» **EXERCISE OBJECTIVE**
Update the entries starting with the line that contains "collector number: 621" and going on through the line that contains "state / province: Valle del Cauca", replacing "collection date" with "date collected" and leaving everything else unchanged.

Data items
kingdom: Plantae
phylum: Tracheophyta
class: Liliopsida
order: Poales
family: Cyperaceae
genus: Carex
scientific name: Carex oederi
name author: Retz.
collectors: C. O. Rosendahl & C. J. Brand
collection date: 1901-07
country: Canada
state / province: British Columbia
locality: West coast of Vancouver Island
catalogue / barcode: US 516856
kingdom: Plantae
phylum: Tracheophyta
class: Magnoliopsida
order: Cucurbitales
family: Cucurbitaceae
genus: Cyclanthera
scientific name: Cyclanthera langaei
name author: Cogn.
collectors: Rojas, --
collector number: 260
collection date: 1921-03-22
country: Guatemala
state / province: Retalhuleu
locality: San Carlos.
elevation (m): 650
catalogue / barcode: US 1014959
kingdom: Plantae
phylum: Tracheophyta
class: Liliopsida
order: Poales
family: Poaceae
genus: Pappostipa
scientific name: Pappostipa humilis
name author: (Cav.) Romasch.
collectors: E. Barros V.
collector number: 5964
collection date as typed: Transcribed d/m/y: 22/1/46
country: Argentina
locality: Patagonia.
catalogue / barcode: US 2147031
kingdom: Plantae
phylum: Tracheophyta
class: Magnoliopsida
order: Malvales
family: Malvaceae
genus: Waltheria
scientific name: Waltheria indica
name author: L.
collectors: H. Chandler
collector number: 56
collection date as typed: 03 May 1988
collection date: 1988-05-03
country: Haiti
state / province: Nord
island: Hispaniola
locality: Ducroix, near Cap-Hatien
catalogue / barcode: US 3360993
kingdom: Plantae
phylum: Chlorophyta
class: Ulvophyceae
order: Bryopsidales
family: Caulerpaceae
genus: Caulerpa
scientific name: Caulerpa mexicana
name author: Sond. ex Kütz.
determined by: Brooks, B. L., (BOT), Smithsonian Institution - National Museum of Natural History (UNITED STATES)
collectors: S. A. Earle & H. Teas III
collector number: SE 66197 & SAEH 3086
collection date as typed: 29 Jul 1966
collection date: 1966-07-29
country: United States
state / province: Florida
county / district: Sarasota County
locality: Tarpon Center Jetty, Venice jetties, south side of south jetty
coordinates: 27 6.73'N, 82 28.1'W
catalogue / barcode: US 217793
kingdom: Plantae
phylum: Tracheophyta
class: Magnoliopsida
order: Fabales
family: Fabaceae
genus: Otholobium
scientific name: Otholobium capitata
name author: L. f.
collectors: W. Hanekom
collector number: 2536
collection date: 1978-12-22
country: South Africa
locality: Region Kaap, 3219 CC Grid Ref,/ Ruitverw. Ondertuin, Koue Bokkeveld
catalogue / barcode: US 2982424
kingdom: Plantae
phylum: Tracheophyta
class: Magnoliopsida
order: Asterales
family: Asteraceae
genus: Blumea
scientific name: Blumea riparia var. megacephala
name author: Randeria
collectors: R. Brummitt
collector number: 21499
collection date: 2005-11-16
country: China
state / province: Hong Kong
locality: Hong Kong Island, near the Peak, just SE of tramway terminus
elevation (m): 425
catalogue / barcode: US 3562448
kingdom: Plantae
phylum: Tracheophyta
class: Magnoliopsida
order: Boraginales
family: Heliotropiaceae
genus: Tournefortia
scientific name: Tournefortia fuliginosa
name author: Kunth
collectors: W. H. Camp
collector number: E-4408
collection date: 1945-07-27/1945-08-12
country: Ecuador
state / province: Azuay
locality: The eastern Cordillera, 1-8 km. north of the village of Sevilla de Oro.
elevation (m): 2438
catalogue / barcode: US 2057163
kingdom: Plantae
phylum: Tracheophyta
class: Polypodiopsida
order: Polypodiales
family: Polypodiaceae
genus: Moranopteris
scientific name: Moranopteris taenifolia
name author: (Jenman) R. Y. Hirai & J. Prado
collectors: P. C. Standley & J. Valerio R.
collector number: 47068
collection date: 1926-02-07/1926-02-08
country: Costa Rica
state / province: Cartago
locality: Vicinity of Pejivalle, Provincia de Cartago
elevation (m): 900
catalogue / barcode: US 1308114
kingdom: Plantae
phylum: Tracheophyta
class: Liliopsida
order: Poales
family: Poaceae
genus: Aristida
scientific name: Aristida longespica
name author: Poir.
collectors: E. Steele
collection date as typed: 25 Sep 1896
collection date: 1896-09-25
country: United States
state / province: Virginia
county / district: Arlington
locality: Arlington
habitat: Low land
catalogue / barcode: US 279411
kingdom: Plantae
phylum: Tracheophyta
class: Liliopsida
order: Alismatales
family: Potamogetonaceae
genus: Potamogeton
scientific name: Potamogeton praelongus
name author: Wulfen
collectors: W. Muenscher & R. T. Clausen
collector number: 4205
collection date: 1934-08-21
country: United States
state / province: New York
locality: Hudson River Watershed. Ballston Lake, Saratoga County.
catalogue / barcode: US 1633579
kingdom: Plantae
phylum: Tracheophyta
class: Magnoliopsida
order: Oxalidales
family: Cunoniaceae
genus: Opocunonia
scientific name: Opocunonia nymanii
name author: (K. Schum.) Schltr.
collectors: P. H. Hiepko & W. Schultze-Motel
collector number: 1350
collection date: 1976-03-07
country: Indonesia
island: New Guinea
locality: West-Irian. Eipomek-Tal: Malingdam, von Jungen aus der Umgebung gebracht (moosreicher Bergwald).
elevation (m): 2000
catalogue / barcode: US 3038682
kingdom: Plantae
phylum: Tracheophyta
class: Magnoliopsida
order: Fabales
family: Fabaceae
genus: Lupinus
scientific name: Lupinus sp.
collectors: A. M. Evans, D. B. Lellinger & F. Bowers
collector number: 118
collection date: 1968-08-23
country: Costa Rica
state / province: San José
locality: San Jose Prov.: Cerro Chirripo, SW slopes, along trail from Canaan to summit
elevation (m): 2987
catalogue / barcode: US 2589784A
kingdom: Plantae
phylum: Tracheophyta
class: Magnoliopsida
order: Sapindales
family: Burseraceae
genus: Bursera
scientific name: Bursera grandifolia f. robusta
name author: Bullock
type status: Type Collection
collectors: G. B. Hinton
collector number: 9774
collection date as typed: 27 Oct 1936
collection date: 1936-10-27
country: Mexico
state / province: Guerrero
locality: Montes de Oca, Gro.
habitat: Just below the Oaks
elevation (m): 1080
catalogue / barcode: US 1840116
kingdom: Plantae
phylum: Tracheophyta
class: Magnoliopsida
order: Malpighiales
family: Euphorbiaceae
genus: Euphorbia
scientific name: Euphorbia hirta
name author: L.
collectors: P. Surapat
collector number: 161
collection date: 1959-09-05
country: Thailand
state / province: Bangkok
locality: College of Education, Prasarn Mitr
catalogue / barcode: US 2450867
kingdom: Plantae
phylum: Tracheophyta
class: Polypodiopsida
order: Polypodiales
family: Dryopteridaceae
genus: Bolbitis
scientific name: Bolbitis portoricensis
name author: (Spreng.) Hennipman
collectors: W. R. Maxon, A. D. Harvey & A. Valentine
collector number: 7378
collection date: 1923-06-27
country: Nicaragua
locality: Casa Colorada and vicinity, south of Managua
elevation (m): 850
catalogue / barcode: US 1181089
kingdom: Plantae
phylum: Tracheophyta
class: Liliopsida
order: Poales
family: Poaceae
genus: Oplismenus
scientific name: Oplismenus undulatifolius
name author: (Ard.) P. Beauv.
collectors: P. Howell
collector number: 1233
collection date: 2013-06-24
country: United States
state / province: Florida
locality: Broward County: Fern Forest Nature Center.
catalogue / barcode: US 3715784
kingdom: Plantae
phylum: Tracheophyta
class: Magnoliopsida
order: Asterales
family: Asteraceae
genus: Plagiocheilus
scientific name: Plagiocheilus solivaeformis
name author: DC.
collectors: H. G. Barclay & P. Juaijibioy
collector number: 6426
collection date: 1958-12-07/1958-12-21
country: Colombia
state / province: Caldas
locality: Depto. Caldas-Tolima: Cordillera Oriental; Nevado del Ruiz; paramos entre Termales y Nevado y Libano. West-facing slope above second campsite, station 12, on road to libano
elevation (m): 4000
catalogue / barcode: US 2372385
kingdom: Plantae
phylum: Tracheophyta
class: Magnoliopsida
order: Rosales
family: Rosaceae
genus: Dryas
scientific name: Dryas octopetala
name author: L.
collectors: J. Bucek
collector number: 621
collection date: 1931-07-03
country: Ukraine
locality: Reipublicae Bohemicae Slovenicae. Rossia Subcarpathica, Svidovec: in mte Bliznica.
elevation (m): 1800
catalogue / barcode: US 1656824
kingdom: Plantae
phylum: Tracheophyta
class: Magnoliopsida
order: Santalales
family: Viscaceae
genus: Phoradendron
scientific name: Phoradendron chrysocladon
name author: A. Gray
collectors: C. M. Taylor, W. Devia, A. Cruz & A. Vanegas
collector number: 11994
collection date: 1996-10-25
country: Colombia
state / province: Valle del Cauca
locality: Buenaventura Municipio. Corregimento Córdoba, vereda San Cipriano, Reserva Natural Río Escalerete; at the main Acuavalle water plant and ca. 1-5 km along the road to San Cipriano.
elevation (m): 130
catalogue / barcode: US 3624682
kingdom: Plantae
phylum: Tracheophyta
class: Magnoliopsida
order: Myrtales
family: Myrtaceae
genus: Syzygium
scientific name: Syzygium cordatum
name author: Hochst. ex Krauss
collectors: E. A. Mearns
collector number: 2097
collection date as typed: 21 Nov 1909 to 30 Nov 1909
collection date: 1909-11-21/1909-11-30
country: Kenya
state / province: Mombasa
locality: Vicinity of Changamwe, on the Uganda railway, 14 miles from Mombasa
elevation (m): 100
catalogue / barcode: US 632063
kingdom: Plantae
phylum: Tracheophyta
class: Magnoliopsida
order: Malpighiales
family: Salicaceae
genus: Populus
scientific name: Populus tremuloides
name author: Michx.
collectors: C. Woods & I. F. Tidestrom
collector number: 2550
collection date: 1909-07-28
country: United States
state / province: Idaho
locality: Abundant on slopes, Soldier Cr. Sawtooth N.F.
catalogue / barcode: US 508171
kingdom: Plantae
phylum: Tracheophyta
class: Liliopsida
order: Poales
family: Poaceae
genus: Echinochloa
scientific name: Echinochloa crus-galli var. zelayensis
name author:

» **TASK OUTPUT**
collector number: 621
date collected: 1931-07-03
country: Ukraine
locality: Reipublicae Bohemicae Slovenicae. Rossia Subcarpathica, Svidovec: in mte Bliznica.
elevation (m): 1800
catalogue / barcode: US 1656824
kingdom: Plantae
phylum: Tracheophyta
class: Magnoliopsida
order: Santalales
family: Viscaceae
genus: Phoradendron
scientific name: Phoradendron chrysocladon
name author: A. Gray
collectors: C. M. Taylor, W. Devia, A. Cruz & A. Vanegas
collector number: 11994
date collected: 1996-10-25
country: Colombia
state / province: Valle del Cauca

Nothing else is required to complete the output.